Additionally i think a component that some new chippers overlook is how the chips looked stacked especially for their $5 in most cases. These are going to be the most dominant chip stacks on the table and sometimes a pattern with more base color on side when stacked allows for dirty stacks to be more visible as its not as busy.
 
Im a fan of the 2v12214+ pattern which is similar to what you had originally. It reminds me of the aria 25K cranberry chips which i think is one of the better looking chips in all of Vegas. BUT i do agree that you should make your workhorse chip the way you want it as it will be in play the most. After trial an error on multiple set designs for myself and friends I feel like we decided the biggest thing is that every chip is different outside of color. Maybe the same pattern but with a differentiation of at least one extra spot or a different spot pattern all together.
Thanks! As far as making sure chips are differentiated, are you considered about the 5 and 100 (black) chip dirty stacking in the current configuration?
 
Spot progression is a made up thing.

Having said that:

For cash set, use your favourite spot patterns for your workhorse chips (varying depending on your stakes). Your highest denoms only get into play if you've got tons of reloads and your lowest denoms are mostly for blinds.
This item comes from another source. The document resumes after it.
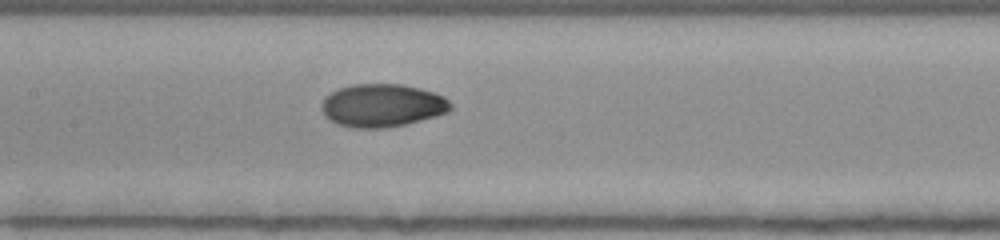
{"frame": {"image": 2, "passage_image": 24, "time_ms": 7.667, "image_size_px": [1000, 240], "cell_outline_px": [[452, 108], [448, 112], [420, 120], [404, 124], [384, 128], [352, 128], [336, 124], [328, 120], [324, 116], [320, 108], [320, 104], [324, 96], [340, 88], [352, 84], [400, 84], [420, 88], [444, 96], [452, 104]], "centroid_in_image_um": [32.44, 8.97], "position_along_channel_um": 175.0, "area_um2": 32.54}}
For a tourney set, a full progression from lowest to highest may often work. Your lowest two denoms will eventually be coloured up, and your top 2 (or 3) denoms will see the most play in the second half.

All in all, you should be able to distinguish each denomination when looking at stacks from the side and in pots from the face. Often it is easier said than done.
 
Thanks! As far as making sure chips are differentiated, are you considered about the 5 and 100 (black) chip dirty stacking in the current configuration?
Just looking at it and knowing how bland some of the colors are (get a color sample set if you haven’t already) I think you’ll be alright. The dayglo colors you are using in the $100 will really pop. My first thought on your $5 chips is that’s it’s not really gonna be a show stopper just based on seeing the colors in real life. With that said, I don’t know what your table, lighting, room look like so if you like it, that’s what’s important. Your $100 will really pop and your $25 will look awesome as well.